Monday, October 24, 2016

Special Education, Sin, Confession.

I am sick with the flu right now.   I would love to go one year without getting sick.   I suppose lots of people would love that.
I've been on administrative leave from my my school since Thursday afternoon. One of my students who suffers from depression and oppositional-defiant disorder disrupted my classroom when I tried to get him to put away his cell phone. I thought he was going to attack me so to keep him from doing that and getting into horrible trouble I quickly moved away from him. He'll never know I protected him from having teacher assault on his record. I hope his next teacher can help him learn. Yes, his next teacher. I am not going to be at that school anymore. All my ED students freaked out. One threw a desk. several were crying. They were all extremely upset. A police officer had to come to the classroom and get me out safely. I'm meeting tomorrow with the Associate Superintendent about working at a different school. I am hoping for a history classroom and not another ED classroom. That was too hard.

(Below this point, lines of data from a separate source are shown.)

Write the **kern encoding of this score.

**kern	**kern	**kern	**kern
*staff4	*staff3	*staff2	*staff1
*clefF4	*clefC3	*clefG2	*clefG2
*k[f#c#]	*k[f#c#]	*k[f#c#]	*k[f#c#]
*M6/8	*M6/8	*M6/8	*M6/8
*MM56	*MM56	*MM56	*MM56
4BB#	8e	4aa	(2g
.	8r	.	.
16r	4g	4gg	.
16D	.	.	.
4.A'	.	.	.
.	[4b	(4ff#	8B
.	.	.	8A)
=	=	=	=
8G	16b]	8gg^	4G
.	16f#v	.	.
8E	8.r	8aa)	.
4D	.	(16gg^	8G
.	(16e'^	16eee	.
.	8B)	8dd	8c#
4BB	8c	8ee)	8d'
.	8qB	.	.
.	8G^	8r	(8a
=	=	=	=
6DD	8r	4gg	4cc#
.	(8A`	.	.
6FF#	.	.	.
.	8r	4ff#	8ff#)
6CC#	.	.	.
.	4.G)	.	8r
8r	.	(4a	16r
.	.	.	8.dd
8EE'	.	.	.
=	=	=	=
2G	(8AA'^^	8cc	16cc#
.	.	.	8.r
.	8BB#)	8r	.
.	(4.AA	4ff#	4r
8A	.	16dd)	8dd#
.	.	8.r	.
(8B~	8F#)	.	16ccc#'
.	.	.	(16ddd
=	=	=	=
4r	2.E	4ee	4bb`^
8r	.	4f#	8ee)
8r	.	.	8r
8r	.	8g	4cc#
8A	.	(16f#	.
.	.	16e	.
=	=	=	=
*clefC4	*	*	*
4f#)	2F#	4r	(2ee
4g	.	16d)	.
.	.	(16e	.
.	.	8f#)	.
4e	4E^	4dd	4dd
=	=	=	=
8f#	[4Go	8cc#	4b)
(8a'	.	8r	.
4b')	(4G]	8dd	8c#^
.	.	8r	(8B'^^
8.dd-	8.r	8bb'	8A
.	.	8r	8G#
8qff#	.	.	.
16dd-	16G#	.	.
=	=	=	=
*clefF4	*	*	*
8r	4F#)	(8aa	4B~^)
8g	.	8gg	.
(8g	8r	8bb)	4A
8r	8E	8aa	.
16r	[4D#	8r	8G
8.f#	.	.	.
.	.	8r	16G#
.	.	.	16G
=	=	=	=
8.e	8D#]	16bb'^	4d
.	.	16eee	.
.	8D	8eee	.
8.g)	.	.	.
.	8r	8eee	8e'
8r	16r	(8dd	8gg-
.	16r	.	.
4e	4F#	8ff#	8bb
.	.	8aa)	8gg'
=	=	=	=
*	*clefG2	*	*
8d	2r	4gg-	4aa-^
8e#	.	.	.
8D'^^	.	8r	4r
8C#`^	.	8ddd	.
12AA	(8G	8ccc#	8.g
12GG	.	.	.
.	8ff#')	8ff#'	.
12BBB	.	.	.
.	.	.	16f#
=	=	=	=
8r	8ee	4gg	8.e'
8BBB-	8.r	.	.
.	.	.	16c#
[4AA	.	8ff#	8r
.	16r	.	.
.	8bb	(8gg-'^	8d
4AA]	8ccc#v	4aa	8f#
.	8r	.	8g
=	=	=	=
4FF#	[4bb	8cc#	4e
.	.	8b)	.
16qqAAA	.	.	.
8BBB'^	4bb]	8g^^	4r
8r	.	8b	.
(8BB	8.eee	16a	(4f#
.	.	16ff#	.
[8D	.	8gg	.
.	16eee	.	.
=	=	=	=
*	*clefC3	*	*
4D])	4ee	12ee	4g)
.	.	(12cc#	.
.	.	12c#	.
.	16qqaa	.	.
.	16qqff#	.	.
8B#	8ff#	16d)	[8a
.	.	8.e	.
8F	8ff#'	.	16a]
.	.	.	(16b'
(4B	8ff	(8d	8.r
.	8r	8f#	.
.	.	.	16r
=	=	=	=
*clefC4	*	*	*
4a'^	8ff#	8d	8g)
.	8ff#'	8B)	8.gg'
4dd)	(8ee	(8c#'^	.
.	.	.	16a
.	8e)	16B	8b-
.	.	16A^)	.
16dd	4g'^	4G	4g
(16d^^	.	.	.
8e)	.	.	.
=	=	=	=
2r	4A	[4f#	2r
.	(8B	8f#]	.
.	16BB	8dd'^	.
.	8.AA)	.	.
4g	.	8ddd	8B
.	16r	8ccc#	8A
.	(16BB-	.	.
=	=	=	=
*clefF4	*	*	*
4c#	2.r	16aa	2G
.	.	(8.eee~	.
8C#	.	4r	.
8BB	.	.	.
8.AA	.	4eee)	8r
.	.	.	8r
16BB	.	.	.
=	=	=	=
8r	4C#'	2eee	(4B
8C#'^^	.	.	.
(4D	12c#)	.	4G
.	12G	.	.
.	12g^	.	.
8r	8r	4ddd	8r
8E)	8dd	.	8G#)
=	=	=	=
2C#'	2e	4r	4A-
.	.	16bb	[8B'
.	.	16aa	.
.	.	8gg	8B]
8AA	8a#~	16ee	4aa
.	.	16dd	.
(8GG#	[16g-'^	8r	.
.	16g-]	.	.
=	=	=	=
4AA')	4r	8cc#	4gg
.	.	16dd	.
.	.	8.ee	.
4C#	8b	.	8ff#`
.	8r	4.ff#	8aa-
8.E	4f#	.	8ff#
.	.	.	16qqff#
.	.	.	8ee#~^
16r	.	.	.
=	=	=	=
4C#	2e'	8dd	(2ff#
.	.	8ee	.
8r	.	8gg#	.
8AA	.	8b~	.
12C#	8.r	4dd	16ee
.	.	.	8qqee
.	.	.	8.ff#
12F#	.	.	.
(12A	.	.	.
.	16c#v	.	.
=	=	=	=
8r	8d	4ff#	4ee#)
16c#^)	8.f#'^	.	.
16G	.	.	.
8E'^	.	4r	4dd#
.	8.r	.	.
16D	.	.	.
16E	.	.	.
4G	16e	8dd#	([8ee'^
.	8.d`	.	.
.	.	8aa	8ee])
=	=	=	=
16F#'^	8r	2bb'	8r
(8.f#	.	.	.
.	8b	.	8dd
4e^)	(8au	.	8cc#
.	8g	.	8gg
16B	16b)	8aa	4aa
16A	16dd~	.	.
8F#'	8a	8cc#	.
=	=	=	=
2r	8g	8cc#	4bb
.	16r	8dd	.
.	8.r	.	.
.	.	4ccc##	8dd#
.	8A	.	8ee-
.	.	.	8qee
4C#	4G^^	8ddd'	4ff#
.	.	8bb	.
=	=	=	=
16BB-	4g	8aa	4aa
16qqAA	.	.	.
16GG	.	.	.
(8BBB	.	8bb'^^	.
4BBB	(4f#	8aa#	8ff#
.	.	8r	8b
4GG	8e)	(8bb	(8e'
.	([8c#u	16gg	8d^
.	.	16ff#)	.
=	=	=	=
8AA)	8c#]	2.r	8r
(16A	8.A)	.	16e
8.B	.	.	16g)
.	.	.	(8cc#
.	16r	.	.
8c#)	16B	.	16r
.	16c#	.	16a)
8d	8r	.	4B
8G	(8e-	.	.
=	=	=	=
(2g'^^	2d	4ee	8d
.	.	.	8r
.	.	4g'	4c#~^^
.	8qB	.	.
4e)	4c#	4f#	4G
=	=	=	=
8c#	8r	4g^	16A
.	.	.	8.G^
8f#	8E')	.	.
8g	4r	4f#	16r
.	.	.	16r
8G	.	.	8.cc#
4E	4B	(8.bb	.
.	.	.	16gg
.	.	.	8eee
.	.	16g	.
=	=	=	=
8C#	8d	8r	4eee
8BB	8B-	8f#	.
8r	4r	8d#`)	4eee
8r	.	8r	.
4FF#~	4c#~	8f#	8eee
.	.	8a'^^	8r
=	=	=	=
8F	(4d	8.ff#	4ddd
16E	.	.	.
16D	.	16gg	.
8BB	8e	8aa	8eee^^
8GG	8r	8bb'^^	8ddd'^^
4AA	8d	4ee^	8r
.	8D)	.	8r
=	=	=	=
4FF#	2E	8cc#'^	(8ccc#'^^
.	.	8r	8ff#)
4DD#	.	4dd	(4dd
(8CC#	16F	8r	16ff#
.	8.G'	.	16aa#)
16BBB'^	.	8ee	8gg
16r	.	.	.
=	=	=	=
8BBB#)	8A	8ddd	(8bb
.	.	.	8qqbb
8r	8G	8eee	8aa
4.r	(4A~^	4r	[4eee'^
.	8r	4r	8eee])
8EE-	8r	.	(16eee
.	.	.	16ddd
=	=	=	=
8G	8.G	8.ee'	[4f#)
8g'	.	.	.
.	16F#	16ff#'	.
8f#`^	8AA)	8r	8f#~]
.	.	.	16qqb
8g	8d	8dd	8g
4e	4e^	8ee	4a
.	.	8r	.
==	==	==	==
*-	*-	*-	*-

About 4 A few weeks ago my truck got towed for being in one place for too long. (My car is broken down and needs a new engine, too.) It was broken down and I didn't have the money to get it fixed. Now I am living with a woman who would marry me but for some legal obstacles remaining from her previous marriage. It is not a good situation. Being a Christian and living in the world is not easy. I think this is why we pray for God to keep us from temptation. I have to get my life straightened out somehow. I haven't been able to go to Communion since Pascha 2016. I could go to Confession but I have read the Psalms. I know what what the Prophet King David said. I can not Confess sins and seek forgiveness when I know I am going to commit them again that very day. I need to figure out a way to marry her sacramentally without marrying her according to the laws of California. My bishop won't allow it. I heard Fr. Patrick Reardon in Chicago will but he is in Chicago and I am in San Jose. I have to do something fast. I feel my heart withering.